Primary Sources: Constitution of the United States
Learning Objectives: Students will learn about the 10th amendment. Students will understand the difference between enumerated, reserved and concurrent powers by playing “Who’s got the power” game.
Tenth Amendment Powers
By Belinda Cambre
Lesson Summary: Students brainstorm lists of federal powers, state powers, and those powers that are shared by both levels of government (concurrent powers). After a discussion about these powers, students will locate an image to create a meme that best fits what they believe to express the role of the 10th Amendment in government.
Primary Sources: Constitution of the United States
Learning Objectives: Students will learn that the federal government is limited to the powers that are granted by the Constitution. Those powers not listed in the Constitution as given to the federal government are reserved to the states via the Tenth Amendment.
Introduction
Arguably the most pronounced shift in the balance of power between the states and the federal government took place during the long presidency of Franklin Roosevelt, who himself changed his views. In particular, the Supreme Court’s reinterpretation of the interstate commerce clause to its more flexible modern variant significantly expanded the federal government's authority. In this assignment, students will read two of the central Supreme Court cases of this shift, Schecter v. U.S. (1935), which utilized the older understanding of the commerce clause, and Wickard v. Filburn (1942), which formulated the modern version.
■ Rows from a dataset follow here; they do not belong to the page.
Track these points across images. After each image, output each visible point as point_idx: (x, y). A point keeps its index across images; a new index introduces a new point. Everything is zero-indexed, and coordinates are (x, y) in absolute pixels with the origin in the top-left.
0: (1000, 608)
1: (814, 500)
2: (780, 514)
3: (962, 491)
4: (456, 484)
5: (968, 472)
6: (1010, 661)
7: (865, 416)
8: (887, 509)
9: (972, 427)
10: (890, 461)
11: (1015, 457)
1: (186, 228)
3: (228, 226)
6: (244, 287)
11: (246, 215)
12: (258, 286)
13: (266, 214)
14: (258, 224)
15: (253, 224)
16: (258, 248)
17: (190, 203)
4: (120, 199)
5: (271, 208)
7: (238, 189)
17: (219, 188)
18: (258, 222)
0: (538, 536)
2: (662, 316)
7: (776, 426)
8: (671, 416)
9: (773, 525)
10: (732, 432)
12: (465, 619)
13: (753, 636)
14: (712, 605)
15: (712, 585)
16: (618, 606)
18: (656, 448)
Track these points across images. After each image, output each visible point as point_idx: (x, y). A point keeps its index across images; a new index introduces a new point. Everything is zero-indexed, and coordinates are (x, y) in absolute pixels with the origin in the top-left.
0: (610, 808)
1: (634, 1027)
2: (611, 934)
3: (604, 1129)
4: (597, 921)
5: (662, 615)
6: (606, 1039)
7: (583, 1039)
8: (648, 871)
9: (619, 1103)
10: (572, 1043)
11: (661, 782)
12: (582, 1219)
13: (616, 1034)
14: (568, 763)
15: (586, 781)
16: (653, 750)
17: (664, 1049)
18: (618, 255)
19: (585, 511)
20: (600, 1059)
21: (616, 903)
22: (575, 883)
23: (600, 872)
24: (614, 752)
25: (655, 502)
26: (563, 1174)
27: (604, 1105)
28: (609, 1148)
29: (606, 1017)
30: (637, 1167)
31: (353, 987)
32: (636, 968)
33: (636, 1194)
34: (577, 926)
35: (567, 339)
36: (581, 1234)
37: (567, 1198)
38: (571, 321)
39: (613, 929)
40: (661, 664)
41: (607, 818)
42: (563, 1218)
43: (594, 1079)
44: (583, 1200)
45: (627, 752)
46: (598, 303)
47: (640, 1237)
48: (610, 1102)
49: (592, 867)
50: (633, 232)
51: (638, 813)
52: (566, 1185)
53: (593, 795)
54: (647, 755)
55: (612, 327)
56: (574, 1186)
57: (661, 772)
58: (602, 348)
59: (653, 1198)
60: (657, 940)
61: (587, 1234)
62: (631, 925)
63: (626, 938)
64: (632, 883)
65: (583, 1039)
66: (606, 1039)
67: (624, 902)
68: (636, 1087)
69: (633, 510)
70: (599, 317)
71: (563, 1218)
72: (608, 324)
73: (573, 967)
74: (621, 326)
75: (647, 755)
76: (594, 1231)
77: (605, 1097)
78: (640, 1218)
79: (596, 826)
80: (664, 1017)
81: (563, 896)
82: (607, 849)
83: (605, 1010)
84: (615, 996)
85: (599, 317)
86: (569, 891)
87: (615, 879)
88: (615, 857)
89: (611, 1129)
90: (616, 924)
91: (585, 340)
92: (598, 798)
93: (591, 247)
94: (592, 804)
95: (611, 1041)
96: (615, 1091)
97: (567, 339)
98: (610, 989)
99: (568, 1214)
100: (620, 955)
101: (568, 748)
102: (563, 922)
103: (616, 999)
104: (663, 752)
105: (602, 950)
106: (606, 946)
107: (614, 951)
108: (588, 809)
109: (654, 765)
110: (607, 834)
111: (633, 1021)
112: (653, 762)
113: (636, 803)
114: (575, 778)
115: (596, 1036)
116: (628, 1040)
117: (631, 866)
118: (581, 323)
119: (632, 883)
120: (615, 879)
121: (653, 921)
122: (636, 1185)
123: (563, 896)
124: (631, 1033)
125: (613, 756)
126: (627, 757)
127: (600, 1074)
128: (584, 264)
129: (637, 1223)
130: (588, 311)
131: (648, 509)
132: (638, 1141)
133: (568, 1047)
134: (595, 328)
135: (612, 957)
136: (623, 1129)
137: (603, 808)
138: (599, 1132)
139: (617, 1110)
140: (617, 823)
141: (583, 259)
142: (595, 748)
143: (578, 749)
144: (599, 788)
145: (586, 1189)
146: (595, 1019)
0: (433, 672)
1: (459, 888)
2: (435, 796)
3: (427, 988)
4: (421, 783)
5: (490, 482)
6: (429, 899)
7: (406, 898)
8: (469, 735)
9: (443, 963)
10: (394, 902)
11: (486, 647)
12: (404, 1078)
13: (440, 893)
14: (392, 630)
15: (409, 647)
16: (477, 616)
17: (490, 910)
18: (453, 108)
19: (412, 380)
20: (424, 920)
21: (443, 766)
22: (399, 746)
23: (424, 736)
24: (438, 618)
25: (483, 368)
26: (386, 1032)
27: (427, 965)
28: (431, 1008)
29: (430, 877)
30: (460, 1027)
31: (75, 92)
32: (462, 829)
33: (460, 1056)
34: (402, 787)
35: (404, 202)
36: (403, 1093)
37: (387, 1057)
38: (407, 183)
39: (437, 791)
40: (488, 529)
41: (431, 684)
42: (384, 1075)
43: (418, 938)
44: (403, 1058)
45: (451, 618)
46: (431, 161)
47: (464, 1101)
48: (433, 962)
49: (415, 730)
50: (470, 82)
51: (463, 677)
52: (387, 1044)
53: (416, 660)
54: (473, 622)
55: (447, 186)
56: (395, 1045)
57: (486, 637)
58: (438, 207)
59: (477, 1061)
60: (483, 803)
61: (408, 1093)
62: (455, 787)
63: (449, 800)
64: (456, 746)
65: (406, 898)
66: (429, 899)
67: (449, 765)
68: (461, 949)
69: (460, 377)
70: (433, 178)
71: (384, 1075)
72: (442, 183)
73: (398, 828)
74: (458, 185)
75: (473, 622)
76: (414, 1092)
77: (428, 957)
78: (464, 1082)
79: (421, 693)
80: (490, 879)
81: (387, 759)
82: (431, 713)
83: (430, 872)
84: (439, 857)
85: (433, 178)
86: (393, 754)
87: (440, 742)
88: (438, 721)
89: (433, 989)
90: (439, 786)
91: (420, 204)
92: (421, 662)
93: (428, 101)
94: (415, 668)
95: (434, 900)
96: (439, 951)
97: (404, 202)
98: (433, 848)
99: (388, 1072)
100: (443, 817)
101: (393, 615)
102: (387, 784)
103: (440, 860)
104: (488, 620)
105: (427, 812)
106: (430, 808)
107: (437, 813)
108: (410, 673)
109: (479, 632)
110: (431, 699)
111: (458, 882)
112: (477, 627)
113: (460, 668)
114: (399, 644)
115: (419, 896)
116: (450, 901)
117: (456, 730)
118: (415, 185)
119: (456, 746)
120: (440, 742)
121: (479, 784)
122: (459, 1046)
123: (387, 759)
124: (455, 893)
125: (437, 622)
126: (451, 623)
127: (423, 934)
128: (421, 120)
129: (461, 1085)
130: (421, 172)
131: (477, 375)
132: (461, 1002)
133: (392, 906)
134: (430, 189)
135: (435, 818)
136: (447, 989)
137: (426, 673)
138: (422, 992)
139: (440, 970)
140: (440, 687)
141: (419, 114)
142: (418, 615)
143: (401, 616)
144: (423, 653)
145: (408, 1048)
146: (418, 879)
They will then develop editorial cartoons and memes sharing their views on one or both of these cases.
Preparation
- Provide each group with the background above. (optional)
- Provide each group with Share Your Opinion
- Provide each group with Cartoons and the Constitution
- Provide each group with Schecter v. U.S. and Wickard v. Filburn.
- Provide each group with Gov. Franklin Roosevelt on Federalism (“Address before the Conference of Governors., New London, Conn. July 16, 1929, and “Radio Address on States’ Rights”. March 2, 1930) (optional)
- Provide each group with an 8x10 piece of blank paper for the editorial cartoon.
- If desired, provide construction paper for the students to cut out and paste the cartoon.
Required files
Instructions
- Divide the class into groups of 3-4.
- Provide students with the first background above, Share Your Opinion, Cartoons, and the Constitution.
- Talk about editorial cartoons and freedom of speech.
- Briefly explain that the First Amendment allows free speech, which means that we have the right to share our opinions about the government, regardless of what those opinions are.
- Editorial cartoons are typically political cartoons that share an opinion about the government (though they do not have to be political 100% of the time).
- Talk about memes and how they are a part of popular culture.
- Memes are pictures with silly or sarcastic sentences paired with them. They are easy to find on the Internet, and students are likely to have seen them—even if they did not know that they were called “memes.”
- Briefly explain that memes are also protected under the First Amendment.
- Give the students the Court cases. Depending on the class, you may choose to assign the readings, especially the optional readings, the night before, leaving in-class time to discuss and draw the cartoons. This will allow slower readers or those who might struggle with the text the support they need to understand the content and draw conclusions from it.
- Explain that they are responding to either (or both) of these cases. The cartoon can take any angle: They will create an editorial cartoon that can take any angle, and
- Supports or opposes one of the Court’s decisions
- Supports or/opposes Roosevelt himself, or the policies being judged
- Encourages or discourages Roosevelt from taking such actions in the future
- Circulate throughout the room as the students work, offering help as necessary.
- When the students are finished, invite them to share their cartoons and discuss the meaning behind them.
- Which Supreme Court case — or both, or neither— do they think accurately applies to the U.S. Constitution?